• _The task_
Every line from the first one in the data below through the line holding "cnica de la" is to be written out exactly, with the pictures omitted.

• _Extracted data_
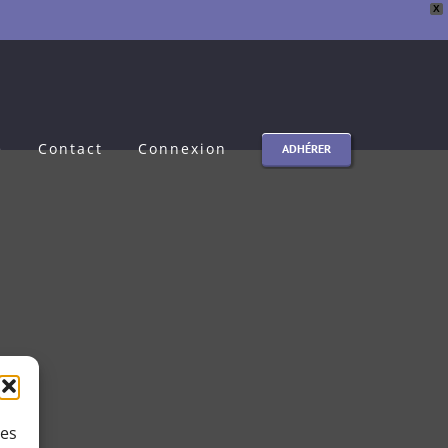
X
e
Contact
Connexion
ADHÉRER
ies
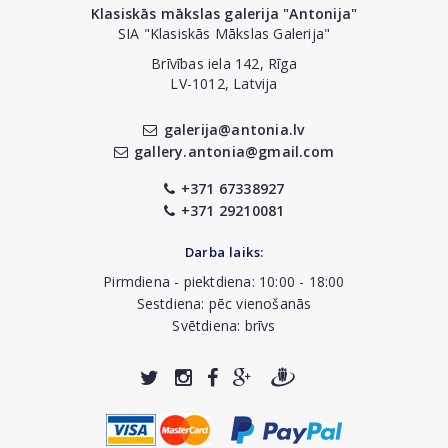
Klasiskās mākslas galerija "Antonija"
SIA "Klasiskās Mākslas Galerija"
Brīvības iela 142, Rīga
LV-1012, Latvija
galerija@antonia.lv
gallery.antonia@gmail.com
+371 67338927
+371 29210081
Darba laiks:
Pirmdiena - piektdiena: 10:00 - 18:00
Sestdiena: pēc vienošanās
Svētdiena: brīvs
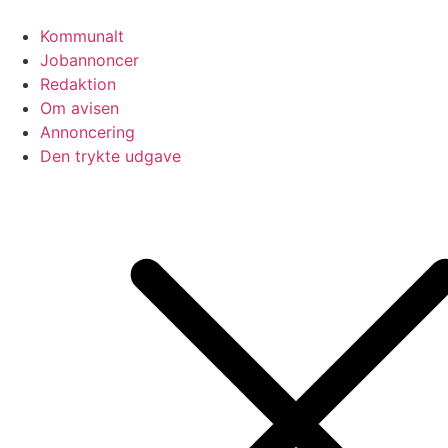
Videre
til
Kommunalt
indhold
Jobannoncer
Redaktion
Om avisen
Annoncering
Den trykte udgave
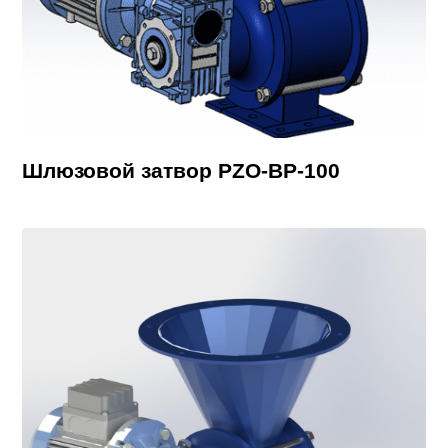
Шлюзовой затвор PZO-BP-100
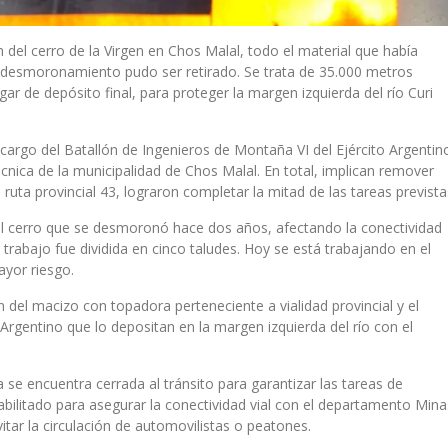
 del cerro de la Virgen en Chos Malal, todo el material que había
el desmoronamiento pudo ser retirado. Se trata de 35.000 metros
gar de depósito final, para proteger la margen izquierda del río Curi
argo del Batallón de Ingenieros de Montaña VI del Ejército Argentin
cnica de la municipalidad de Chos Malal. En total, implican remover
a ruta provincial 43, lograron completar la mitad de las tareas prevista
el cerro que se desmoronó hace dos años, afectando la conectividad
 trabajo fue dividida en cinco taludes. Hoy se está trabajando en el
ayor riesgo.
del macizo con topadora perteneciente a vialidad provincial y el
 Argentino que lo depositan en la margen izquierda del río con el
 se encuentra cerrada al tránsito para garantizar las tareas de
abilitado para asegurar la conectividad vial con el departamento Mina
tar la circulación de automovilistas o peatones.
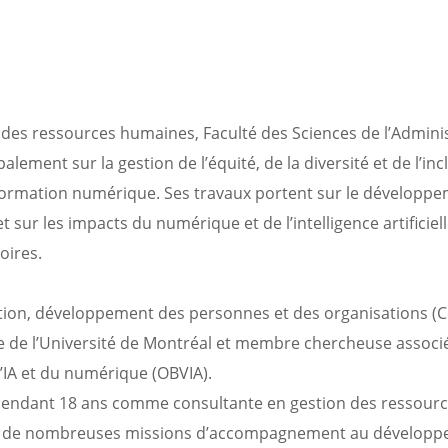
des ressources humaines, Faculté des Sciences de l’Adminis
lement sur la gestion de l’équité, de la diversité et de l’inc
sformation numérique. Ses travaux portent sur le développ
 sur les impacts du numérique et de l’intelligence artificielle
oires.
stion, développement des personnes et des organisations (
e de l’Université de Montréal et membre chercheuse associ
l’IA et du numérique (OBVIA).
 pendant 18 ans comme consultante en gestion des ressour
lisé de nombreuses missions d’accompagnement au dévelop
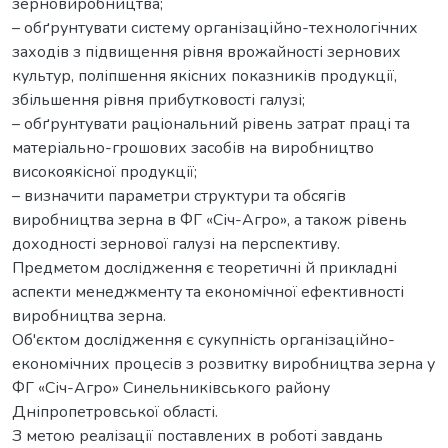
зерновиробництва;
– обґрунтувати систему організаційно-технологічних
заходів з підвищення рівня врожайності зернових
культур, поліпшення якісних показників продукції,
збільшення рівня прибутковості галузі;
– обґрунтувати раціональний рівень затрат праці та
матеріально-грошових засобів на виробництво
високоякісної продукції;
– визначити параметри структури та обсягів
виробництва зерна в ФГ «Січ-Агро», а також рівень
доходності зернової галузі на перспективу.
Предметом дослідження є теоретичні й прикладні
аспекти менеджменту та економічної ефективності
виробництва зерна.
Об'єктом дослідження є сукупність організаційно-
економічних процесів з розвитку виробництва зерна у
ФГ «Січ-Агро» Синельниківського району
Дніпропетровської області.
З метою реалізації поставлених в роботі завдань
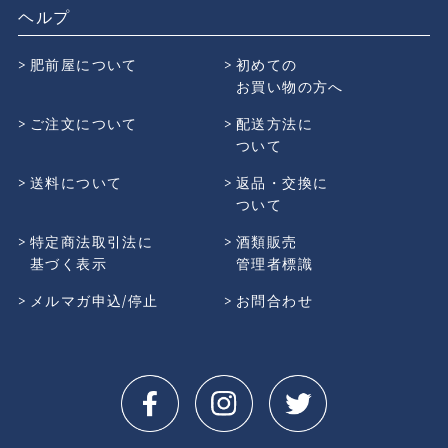
ヘルプ
肥前屋について
初めての
お買い物の方へ
ご注文について
配送方法に
ついて
送料について
返品・交換に
ついて
特定商法取引法に
酒類販売
基づく表示
管理者標識
メルマガ申込/停止
お問合わせ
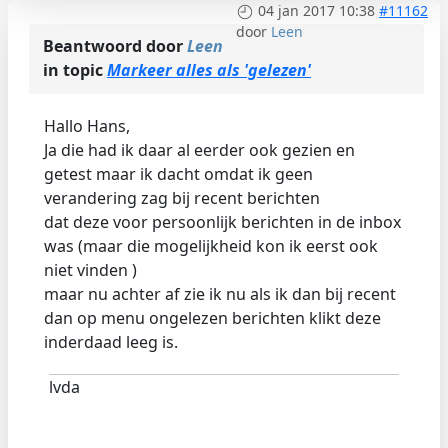
04 jan 2017 10:38
#11162
door
Leen
Beantwoord door
Leen
in topic
Markeer alles als 'gelezen'
Hallo Hans,
Ja die had ik daar al eerder ook gezien en
getest maar ik dacht omdat ik geen
verandering zag bij recent berichten
dat deze voor persoonlijk berichten in de inbox
was (maar die mogelijkheid kon ik eerst ook
niet vinden )
maar nu achter af zie ik nu als ik dan bij recent
dan op menu ongelezen berichten klikt deze
inderdaad leeg is.
lvda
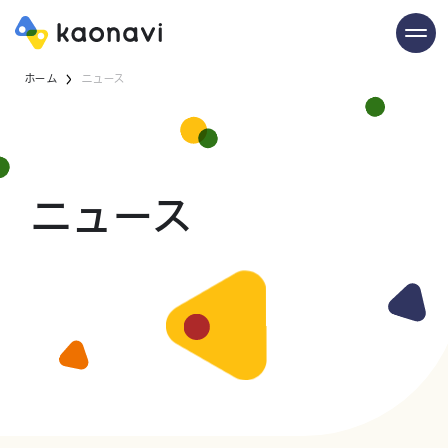
ホーム
ニュース
ニュース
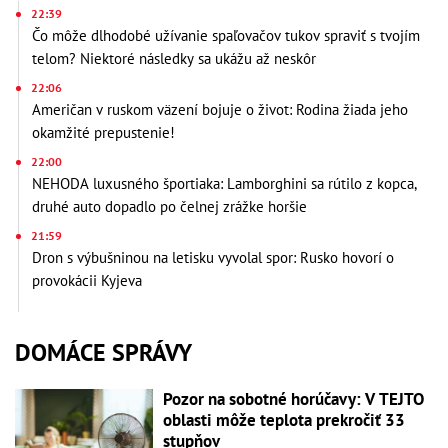
22:39
Čo môže dlhodobé užívanie spaľovačov tukov spraviť s tvojím
telom? Niektoré následky sa ukážu až neskôr
22:06
Američan v ruskom väzení bojuje o život: Rodina žiada jeho
okamžité prepustenie!
22:00
NEHODA luxusného športiaka: Lamborghini sa rútilo z kopca,
druhé auto dopadlo po čelnej zrážke horšie
21:59
Dron s výbušninou na letisku vyvolal spor: Rusko hovorí o
provokácii Kyjeva
DOMÁCE SPRÁVY
Pozor na sobotné horúčavy: V TEJTO
oblasti môže teplota prekročiť 33
stupňov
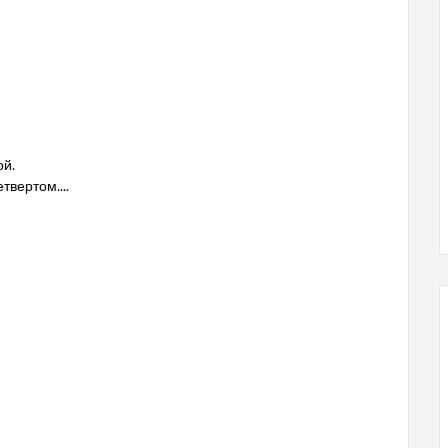
ой.
твертом....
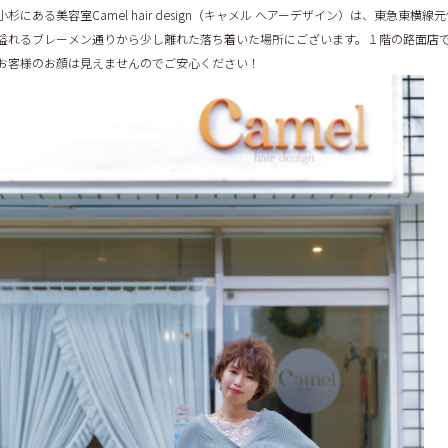
杉にある美容室Camel hair design（キャメル ヘアーデザイン）は、東急東横線
溢れるブレーメン通りから少し離れた落ち着いた場所にございます。１階の路面店
お客様のお顔は見えませんのでご安心ください！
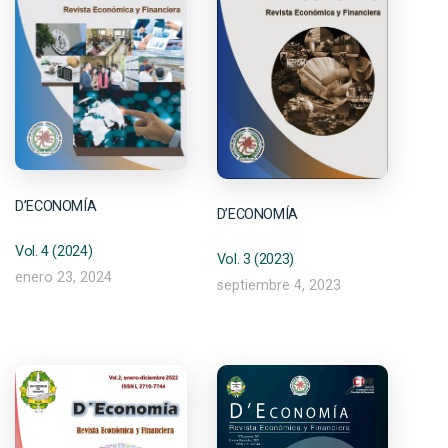
D’ECONOMÍA
D’ECONOMÍA
Vol. 4 (2024)
Vol. 3 (2023)
enero 23, 2024
septiembre 4, 2023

• _Solution_
X
e
Contact
Connexion
ADHÉRER
ies
Klasiskās mākslas galerija "Antonija"
SIA "Klasiskās Mākslas Galerija"
Brīvības iela 142, Rīga
LV-1012, Latvija
galerija@antonia.lv
gallery.antonia@gmail.com
+371 67338927
+371 29210081
Darba laiks:
Pirmdiena - piektdiena: 10:00 - 18:00
Sestdiena: pēc vienošanās
Svētdiena: brīvs
Videre
til
Kommunalt
indhold
Jobannoncer
Redaktion
Om avisen
Annoncering
Den trykte udgave
Шлюзовой затвор PZO-BP-100
 del cerro de la Virgen en Chos Malal, todo el material que había
el desmoronamiento pudo ser retirado. Se trata de 35.000 metros
gar de depósito final, para proteger la margen izquierda del río Curi
argo del Batallón de Ingenieros de Montaña VI del Ejército Argentin
cnica de la municipalidad de Chos Malal. En total, implican remover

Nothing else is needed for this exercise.